Farmanfarmaian’s work juxtaposes tradition and avant-garde to create colorful and geometric motifs: circles, squares and polygons are skillfully cast within the rigorous mould of classical geometrical design. Aware of her interest in Islamic geometrical patterns, the Queensland Art Gallery commissioned Patterns of infinity also called Lightning for Neda in 2009 for APT6, presented first by Sherman Contemporary Art Foundation. It is a computer touchscreen interactive in which participants can create colorful geometric designs. Children are invited to discover the complexity and beauty of geometric patterns and see how Monir’s installations and mirror mosaics drew inspiration from these time-honored design principles. The artist dedicated this work to the loving memory of her late husband, Dr. Abolbashar Farmanfarmaian.[3]

In this monumental work, the six sides of the hexagon provide an underlying structure and are expanded and elaborated on as a repeated motif. Additionally, the hexagon represents the six directions of motion (up, down, front, back, right, left) and the six virtues (generosity, self-discipline, patience, determination, insight, compassion). In each of the panels of Lightning for Neda, Farmanfarmaian has used over 4000 mirror shards to create myriad patterns across a sublime, glittering surface.

This is how much she has advanced as a product of Zeitgeist, to fill up the generation gap and bring shrines and hejlehs not only to museums, but on computer screens.

Flight of the Dolphin , (recently acquired by the Metropolitan Museum of Art, New York) is a geometric and reflective kaleidoscope with shard-like forms of color and light slicing through fragments of mirror, showing her ongoing endeavor to emphasize physical movement on a two dimensional surface.
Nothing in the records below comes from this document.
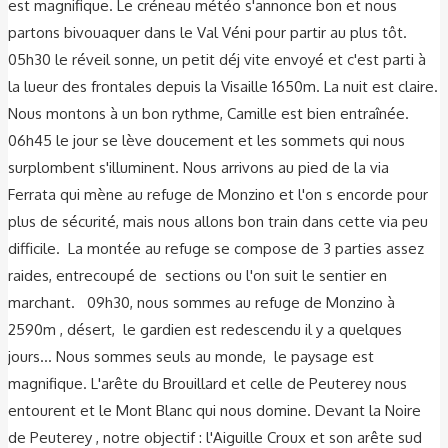
est magnifique. Le créneau météo s'annonce bon et nous
partons bivouaquer dans le Val Véni pour partir au plus tôt.
05h30 le réveil sonne, un petit déj vite envoyé et c'est parti à
la lueur des frontales depuis la Visaille 1650m. La nuit est claire.
Nous montons à un bon rythme, Camille est bien entraînée.
06h45 le jour se lève doucement et les sommets qui nous
surplombent s'illuminent. Nous arrivons au pied de la via
Ferrata qui mène au refuge de Monzino et l'on s encorde pour
plus de sécurité, mais nous allons bon train dans cette via peu
difficile. La montée au refuge se compose de 3 parties assez
raides, entrecoupé de sections ou l'on suit le sentier en
marchant. 09h30, nous sommes au refuge de Monzino à
2590m , désert, le gardien est redescendu il y a quelques
jours... Nous sommes seuls au monde, le paysage est
magnifique. L'arête du Brouillard et celle de Peuterey nous
entourent et le Mont Blanc qui nous domine. Devant la Noire
de Peuterey , notre objectif : l'Aiguille Croux et son arête sud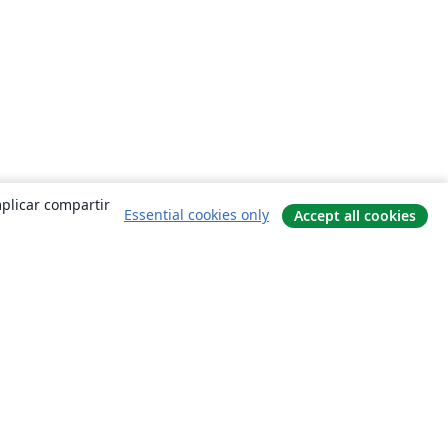
mplicar compartir
Essential cookies only
Accept all cookies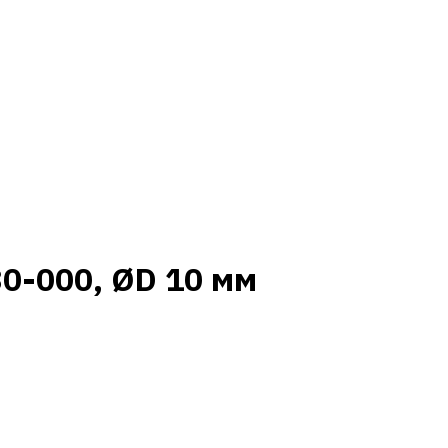
0-000, ØD 10 мм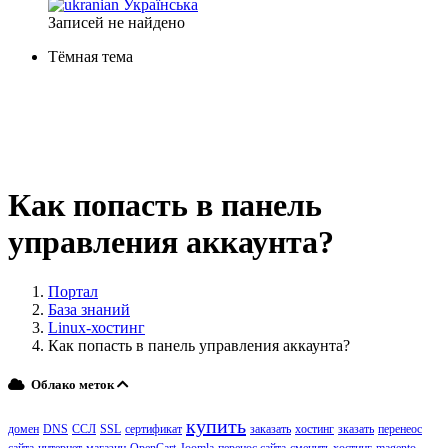
Українська
Записей не найдено
Тёмная тема
Как попасть в панель
управления аккаунта?
Портал
База знаний
Linux-хостинг
Как попасть в панель управления аккаунта?
Облако меток
купить
домен
DNS
ССЛ
SSL
сертификат
заказать
хостинг
зказать
перенеос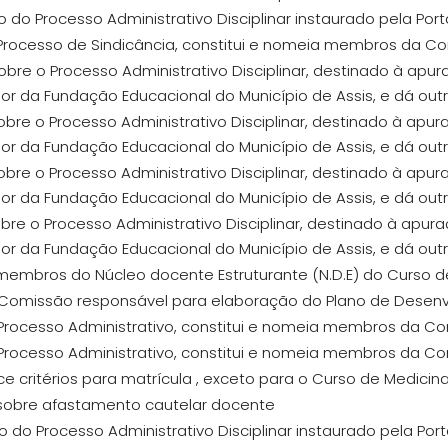
o do Processo Administrativo Disciplinar instaurado pela Port
a Processo de Sindicância, constitui e nomeia membros da C
obre o Processo Administrativo Disciplinar, destinado à apu
dor da Fundação Educacional do Município de Assis, e dá out
obre o Processo Administrativo Disciplinar, destinado à apu
dor da Fundação Educacional do Município de Assis, e dá out
obre o Processo Administrativo Disciplinar, destinado à apu
dor da Fundação Educacional do Município de Assis, e dá out
obre o Processo Administrativo Disciplinar, destinado à apur
dor da Fundação Educacional do Município de Assis, e dá out
 membros do Núcleo docente Estruturante (N.D.E) do Curso d
 Comissão responsável para elaboração do Plano de Desenvol
a Processo Administrativo, constitui e nomeia membros da C
a Processo Administrativo, constitui e nomeia membros da C
ce critérios para matrícula , exceto para o Curso de Medicin
s sobre afastamento cautelar docente
o do Processo Administrativo Disciplinar instaurado pela Porta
With the detailed intricacies of the cut mirror and her acute sense of modern aesthetics, Farmanfarmaian creates three-dimensional sculptures that challenge the basis of contemporary compositions. In her new work duplicating the selected figure either side by side, or facing each other, yet always connected, Farmanfarmaian creates a series of geometrical formations resulting in a number of kaleidoscopic variations. The negative space created within these formations further manifests other geometric shapes thus creating yet another layer to the work through careful and precise placement. Putting it in her own words: “The negative shapes are very important, so that the combinations can create, say, a four-pointed star in the space inside pentagons.”

Over the past forty years, Farmanfarmaian has explored, reintroduced and restructured the use of mirror mosaics, reverse glass painting and Islamic geometry creating her individualized technique. Inspired by the symbolism of numbers in Islam, where the belief is that at the core of any geometrical expression is the line and single figure based on the Divine Order of nature laws. This has led her to explore the notion of repetition, pattern and form creating elaborate combinations of shapes, color and line. In her latest series, aptly titled the Convertibles, her ornate works elevate this interplay to another level, creating formations that physically can be arranged in multiple variations.

There is no doubt that the evolution of Monir’s powerful and original vision will radiate for years to come, and leave its impact on subsequent generations of artists.